* **THE PROBLEM**
Every record must be transcribed in its entirety, apart from the images, which are to be omitted.

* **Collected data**
*****

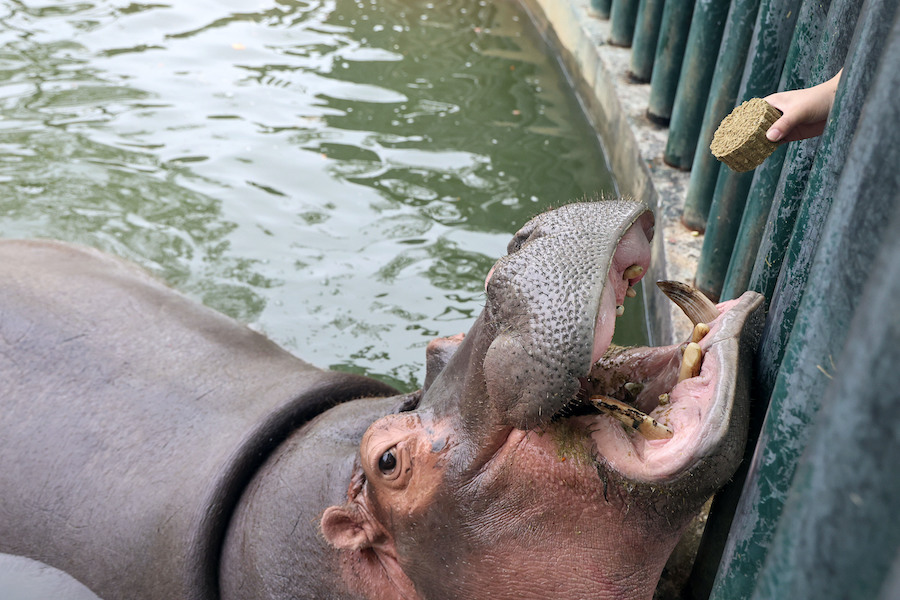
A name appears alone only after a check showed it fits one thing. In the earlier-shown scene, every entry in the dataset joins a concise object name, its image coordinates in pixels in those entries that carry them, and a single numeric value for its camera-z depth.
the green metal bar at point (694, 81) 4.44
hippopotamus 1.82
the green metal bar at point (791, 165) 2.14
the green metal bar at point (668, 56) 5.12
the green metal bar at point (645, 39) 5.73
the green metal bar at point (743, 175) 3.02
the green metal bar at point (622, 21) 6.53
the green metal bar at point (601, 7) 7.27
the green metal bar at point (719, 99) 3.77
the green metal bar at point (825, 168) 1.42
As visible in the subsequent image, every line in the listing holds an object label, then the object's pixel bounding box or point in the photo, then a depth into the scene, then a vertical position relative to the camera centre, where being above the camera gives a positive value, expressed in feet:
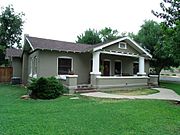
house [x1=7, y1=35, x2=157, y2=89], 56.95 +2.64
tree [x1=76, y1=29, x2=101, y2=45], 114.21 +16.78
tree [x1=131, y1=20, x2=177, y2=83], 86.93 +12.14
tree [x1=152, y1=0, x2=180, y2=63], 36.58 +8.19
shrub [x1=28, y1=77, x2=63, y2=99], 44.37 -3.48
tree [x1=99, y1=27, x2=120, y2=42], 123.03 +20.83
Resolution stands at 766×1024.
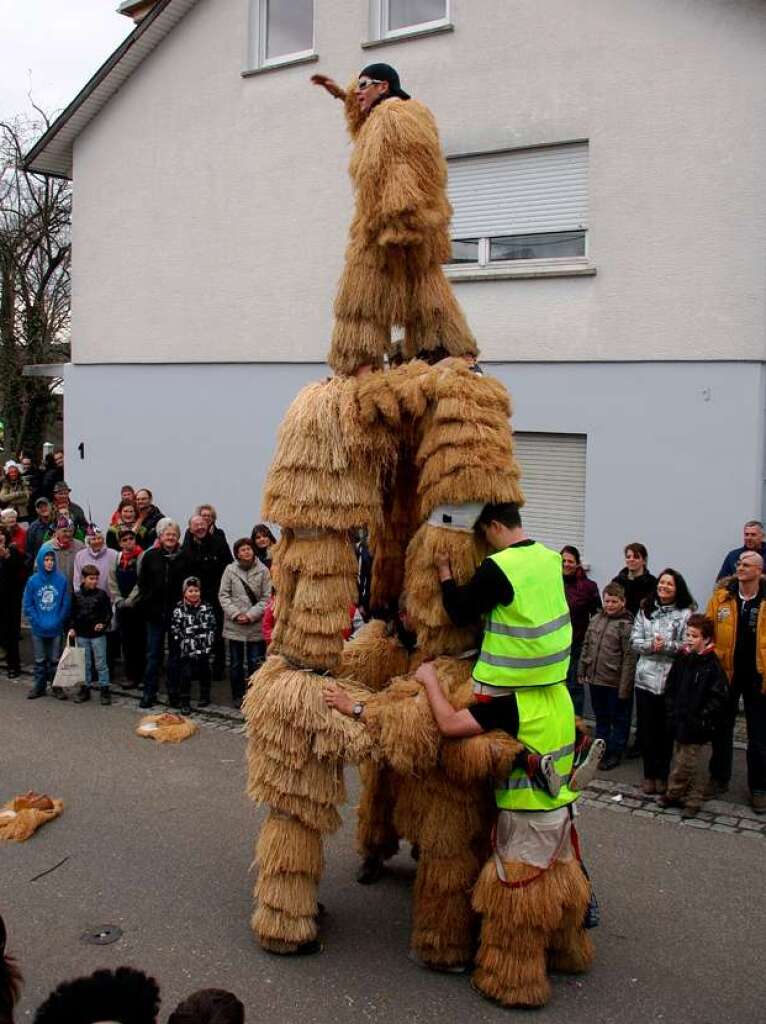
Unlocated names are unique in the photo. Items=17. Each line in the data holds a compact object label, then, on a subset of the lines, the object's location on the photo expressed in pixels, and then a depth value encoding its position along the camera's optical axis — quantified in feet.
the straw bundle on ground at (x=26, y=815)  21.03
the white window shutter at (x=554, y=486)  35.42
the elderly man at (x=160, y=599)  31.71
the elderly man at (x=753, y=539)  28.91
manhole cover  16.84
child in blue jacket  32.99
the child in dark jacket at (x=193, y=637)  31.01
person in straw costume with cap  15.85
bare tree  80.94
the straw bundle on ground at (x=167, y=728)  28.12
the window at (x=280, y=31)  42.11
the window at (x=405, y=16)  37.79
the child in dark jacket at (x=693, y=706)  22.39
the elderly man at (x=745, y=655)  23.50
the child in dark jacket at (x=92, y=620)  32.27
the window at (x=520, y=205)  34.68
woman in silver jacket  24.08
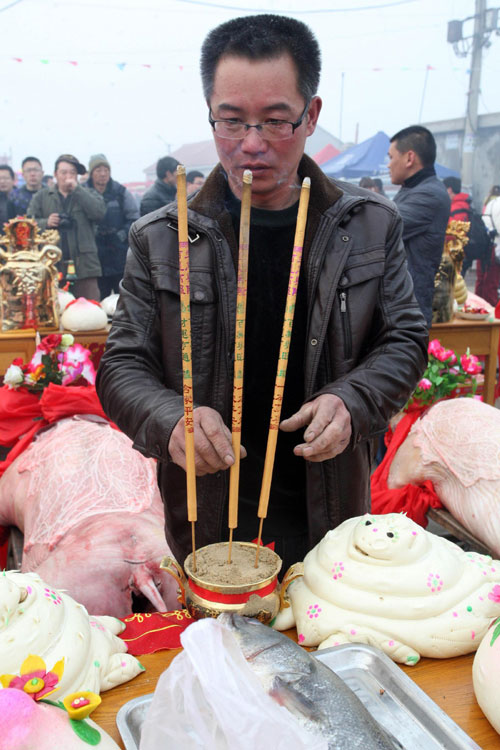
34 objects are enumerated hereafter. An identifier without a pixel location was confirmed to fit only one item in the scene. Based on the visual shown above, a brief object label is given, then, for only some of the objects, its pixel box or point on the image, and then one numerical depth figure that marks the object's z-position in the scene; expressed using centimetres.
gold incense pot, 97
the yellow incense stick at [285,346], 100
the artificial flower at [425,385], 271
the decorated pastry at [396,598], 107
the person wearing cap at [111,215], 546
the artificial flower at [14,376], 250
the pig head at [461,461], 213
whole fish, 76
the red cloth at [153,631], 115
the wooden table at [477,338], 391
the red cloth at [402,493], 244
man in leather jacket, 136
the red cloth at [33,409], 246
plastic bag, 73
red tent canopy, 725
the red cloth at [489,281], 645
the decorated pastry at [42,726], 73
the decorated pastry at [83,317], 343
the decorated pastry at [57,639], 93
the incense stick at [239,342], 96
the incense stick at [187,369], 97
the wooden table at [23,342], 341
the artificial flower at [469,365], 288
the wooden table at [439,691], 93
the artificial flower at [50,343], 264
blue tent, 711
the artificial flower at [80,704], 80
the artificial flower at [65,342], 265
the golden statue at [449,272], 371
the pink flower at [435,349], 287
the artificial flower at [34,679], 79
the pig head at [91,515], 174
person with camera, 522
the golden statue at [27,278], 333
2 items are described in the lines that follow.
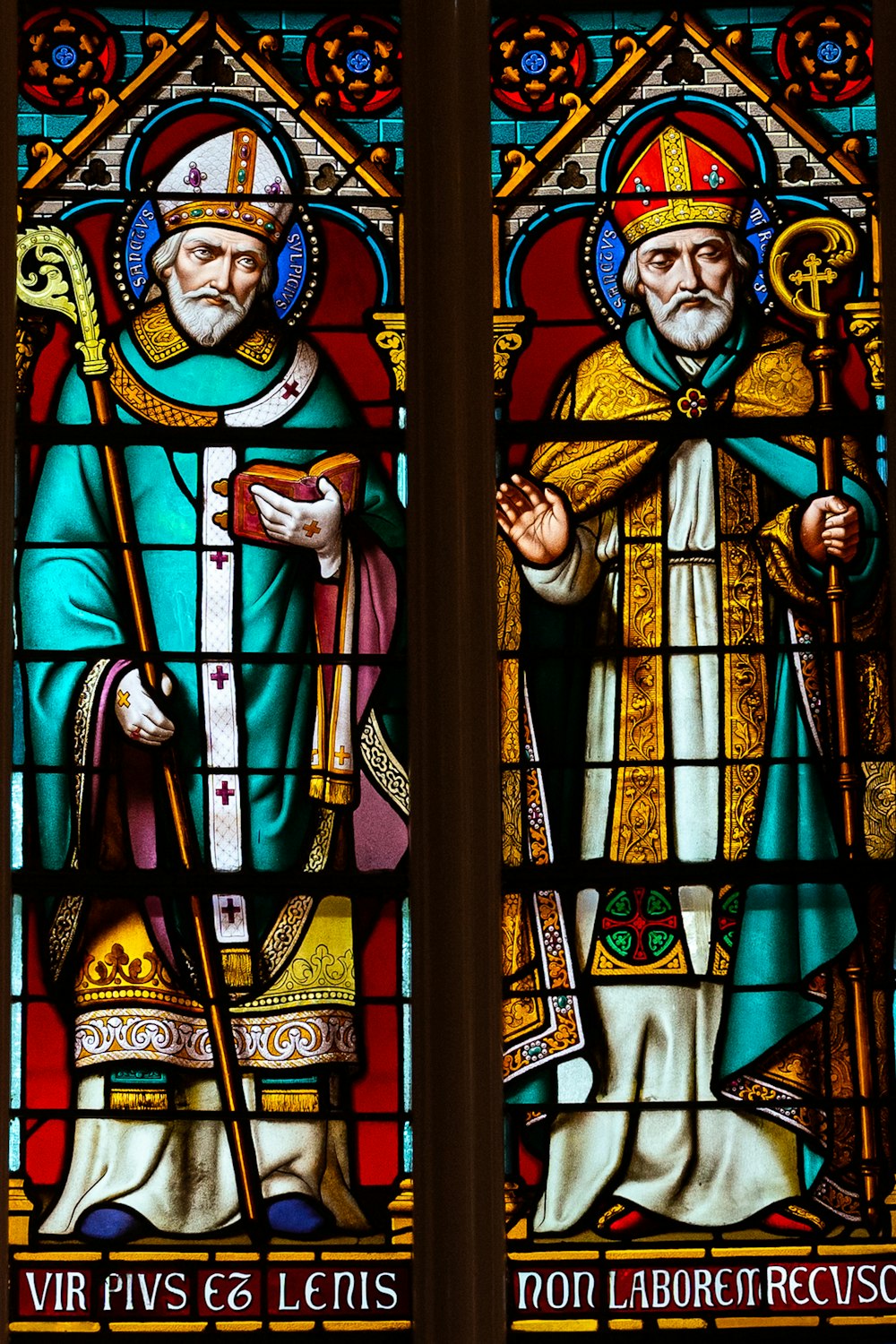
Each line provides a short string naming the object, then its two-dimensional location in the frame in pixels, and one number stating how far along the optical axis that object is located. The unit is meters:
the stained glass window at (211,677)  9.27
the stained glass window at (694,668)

*****

* **FINISHED EXERCISE**
A name appears alone only after a check showed it fits one thing. In the earlier-shown scene, every entry in the dataset joins a concise object name, its image coordinates in pixels in those entries that carry them, and a single numeric value for its camera-z depth.
the green metal bar at point (694, 81) 4.44
hippopotamus 1.82
the green metal bar at point (791, 165) 2.14
the green metal bar at point (668, 56) 5.12
the green metal bar at point (645, 39) 5.73
the green metal bar at point (743, 175) 3.02
the green metal bar at point (622, 21) 6.53
the green metal bar at point (601, 7) 7.27
the green metal bar at point (719, 99) 3.77
the green metal bar at point (825, 168) 1.42
As visible in the subsequent image, every line in the listing holds an object label, then the object's pixel bounding box or point in the photo, then a depth into the scene, then a vertical position relative to the camera centre, where being above the camera gives a positive value, expressed in feet:
house [x1=7, y1=35, x2=157, y2=89], 56.95 +2.64
tree [x1=76, y1=29, x2=101, y2=45], 114.21 +16.78
tree [x1=131, y1=20, x2=177, y2=83], 86.93 +12.14
tree [x1=152, y1=0, x2=180, y2=63], 36.58 +8.19
shrub [x1=28, y1=77, x2=63, y2=99], 44.37 -3.48
tree [x1=99, y1=27, x2=120, y2=42], 123.03 +20.83
Resolution stands at 766×1024.
Unlocated names are unique in the photo. Items=17. Each line in the data holds a compact object label, then, on a subset of the lines, the object's location on the photo expressed in pixels, and then a depth value encoding its position along the camera's optical axis — quantified in feet.
the straw bundle on ground at (x=26, y=815)  21.03
the white window shutter at (x=554, y=486)  35.42
the elderly man at (x=160, y=599)  31.71
the elderly man at (x=753, y=539)  28.91
manhole cover  16.84
child in blue jacket  32.99
the child in dark jacket at (x=193, y=637)  31.01
person in straw costume with cap  15.85
bare tree  80.94
the straw bundle on ground at (x=167, y=728)  28.12
the window at (x=280, y=31)  42.11
the window at (x=405, y=16)  37.79
the child in dark jacket at (x=693, y=706)  22.39
the elderly man at (x=745, y=655)  23.50
the child in dark jacket at (x=92, y=620)  32.27
the window at (x=520, y=205)  34.68
woman in silver jacket  24.08
34 objects are enumerated hereafter. An identifier without a pixel location was confirmed to fit only one item in the scene. Based on the visual shown above, a brief object label is given, then, for only some of the objects, its pixel box or point on the image, and then one numerical depth figure that marks the object's z-position in the scene; expressed using centimetres.
gold incense pot, 97
the yellow incense stick at [285,346], 100
the artificial flower at [425,385], 271
the decorated pastry at [396,598], 107
the person wearing cap at [111,215], 546
the artificial flower at [14,376], 250
the pig head at [461,461], 213
whole fish, 76
the red cloth at [153,631], 115
the wooden table at [477,338], 391
the red cloth at [402,493], 244
man in leather jacket, 136
the red cloth at [33,409], 246
plastic bag, 73
red tent canopy, 725
the red cloth at [489,281], 645
the decorated pastry at [42,726], 73
the decorated pastry at [83,317], 343
the decorated pastry at [57,639], 93
the incense stick at [239,342], 96
the incense stick at [187,369], 97
the wooden table at [23,342], 341
the artificial flower at [469,365], 288
the wooden table at [439,691], 93
the artificial flower at [50,343], 264
blue tent, 711
the artificial flower at [80,704], 80
the artificial flower at [65,342], 265
the golden statue at [449,272], 371
the pink flower at [435,349], 287
the artificial flower at [34,679], 79
the pig head at [91,515], 174
person with camera, 522
the golden statue at [27,278], 333
2 items are described in the lines that follow.
Each line provides a short string naming the object, then its two-dimensional location in the frame in pixels, and one number stating how far along the optical axis that object is located. The unit is meters:
the stained glass window at (211,677)  9.27
the stained glass window at (694,668)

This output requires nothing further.